> [STORED RECORDS]:

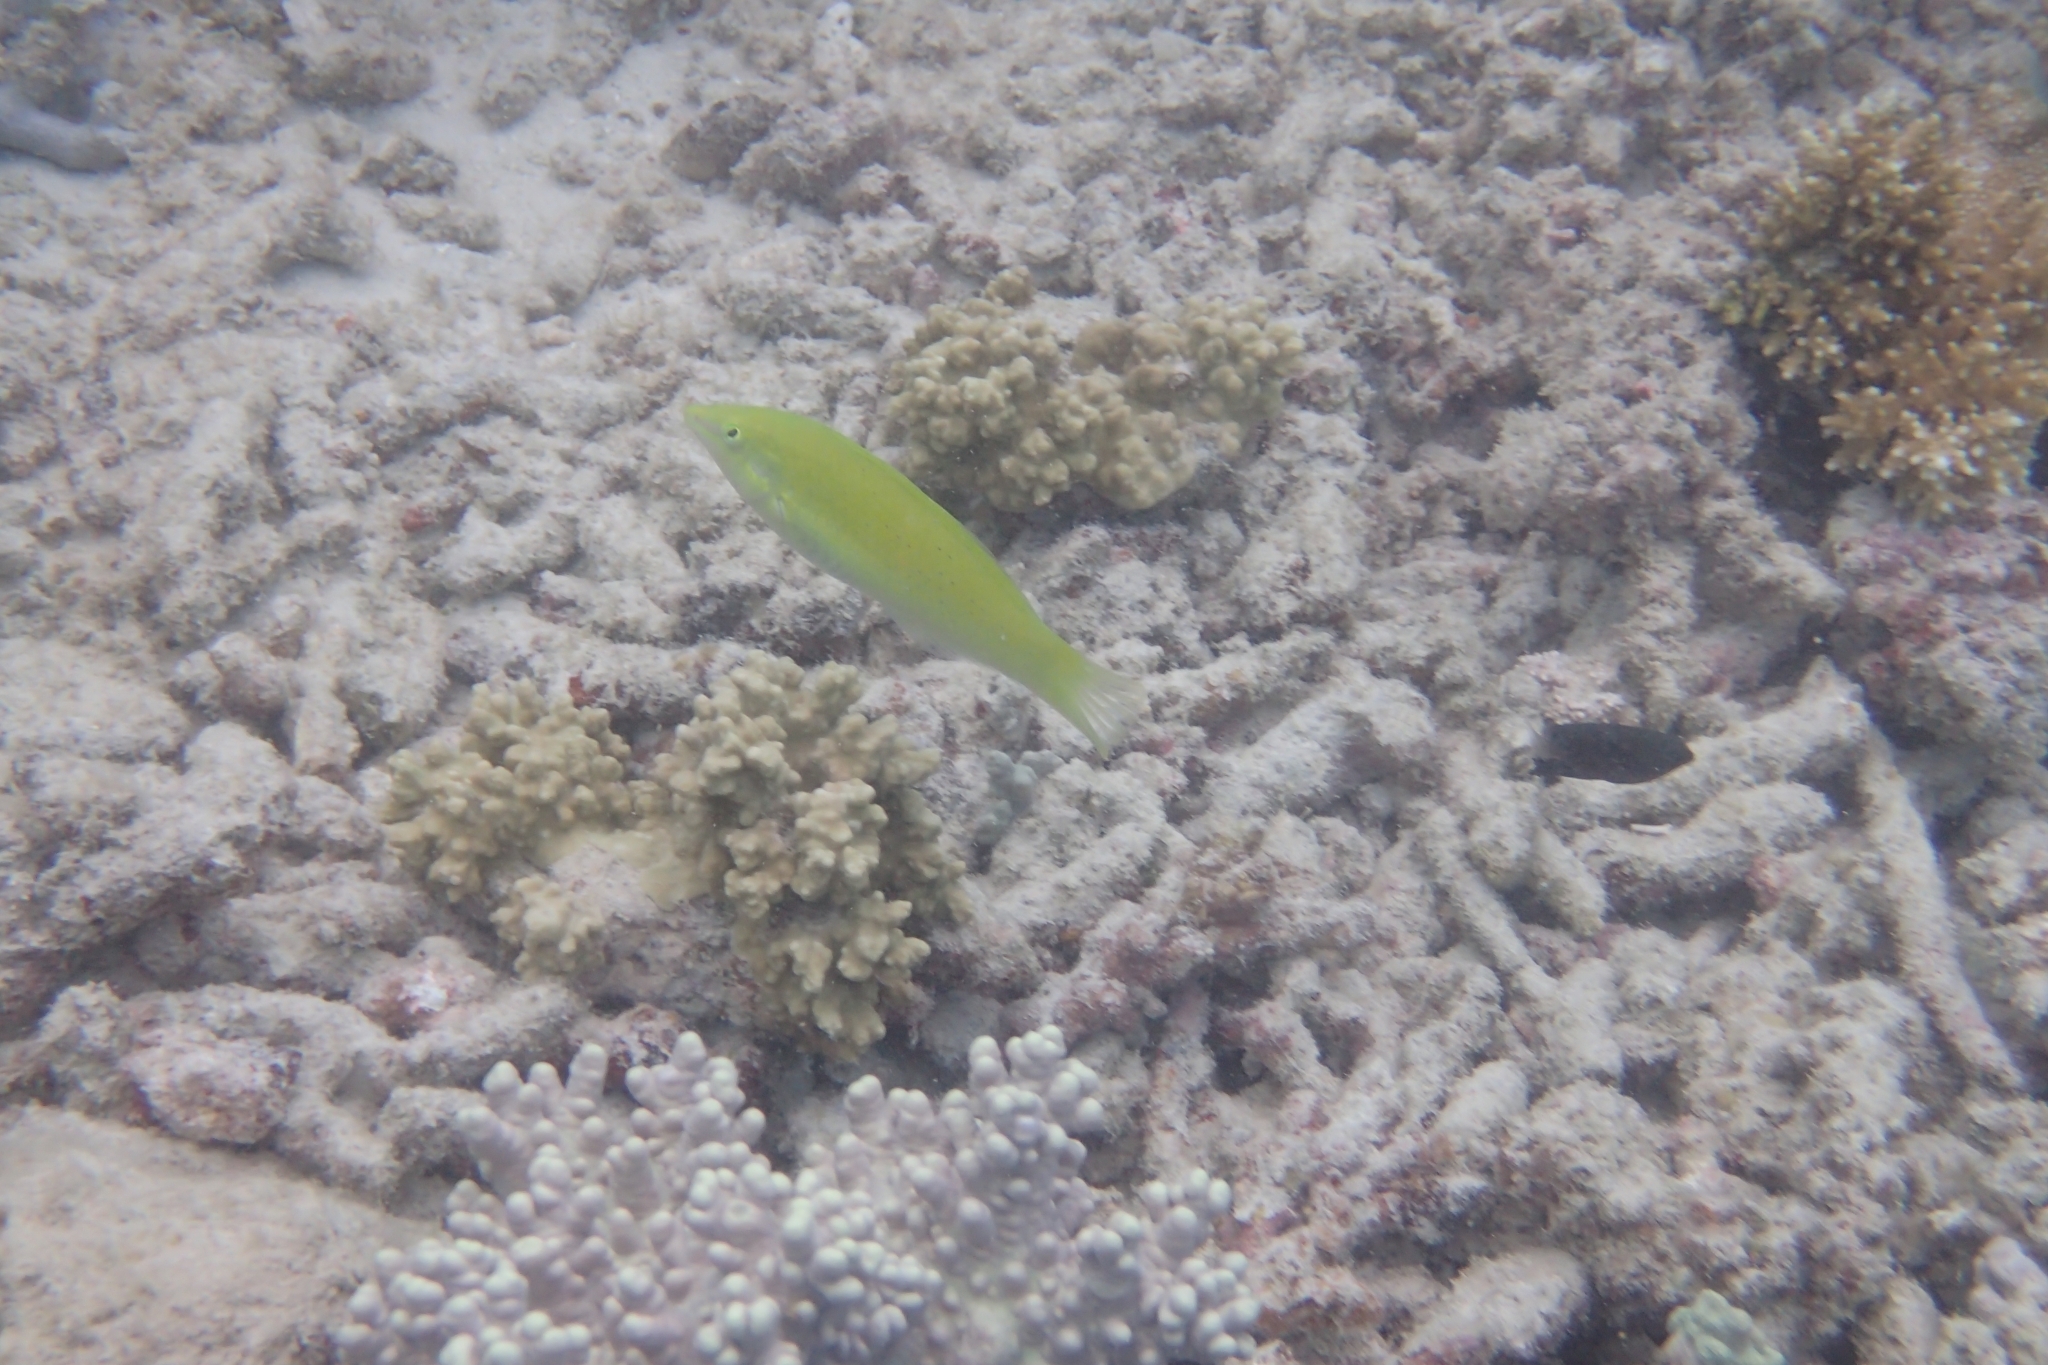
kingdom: Animalia
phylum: Chordata
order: Perciformes
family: Labridae
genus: Halichoeres
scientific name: Halichoeres chloropterus
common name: Pastel-green wrasse
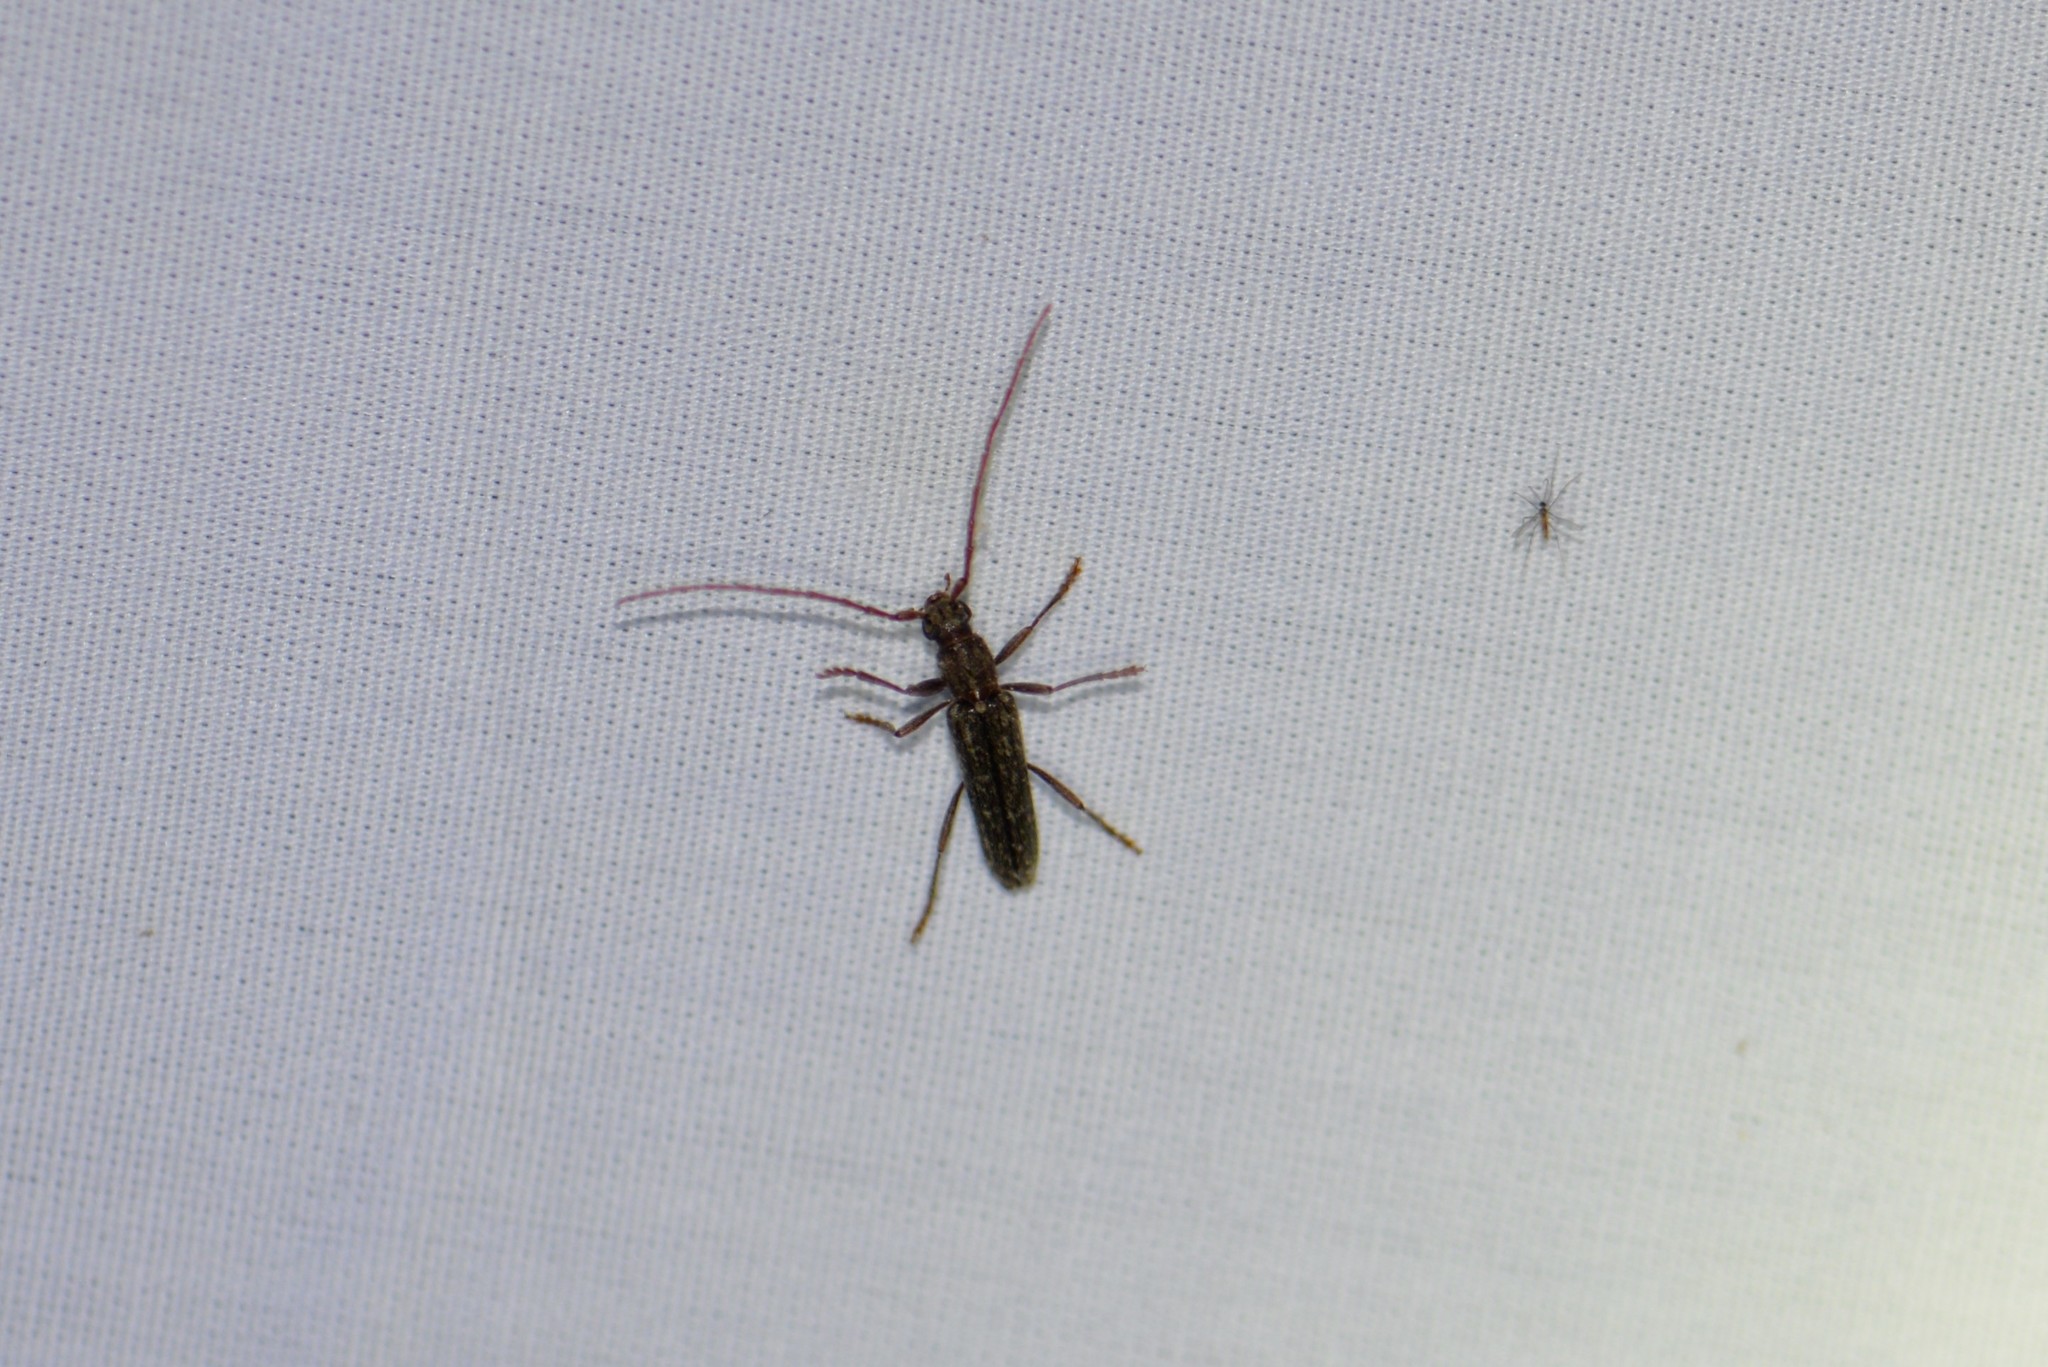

> [WHAT TO PRODUCE]:
Put every line of the data above into a numbered list, omitting blank lines and leaving the pictures out of your answer.

> [THE RESULT]:
1. kingdom: Animalia
2. phylum: Chordata
3. order: Perciformes
4. family: Labridae
5. genus: Halichoeres
6. scientific name: Halichoeres chloropterus
7. common name: Pastel-green wrasse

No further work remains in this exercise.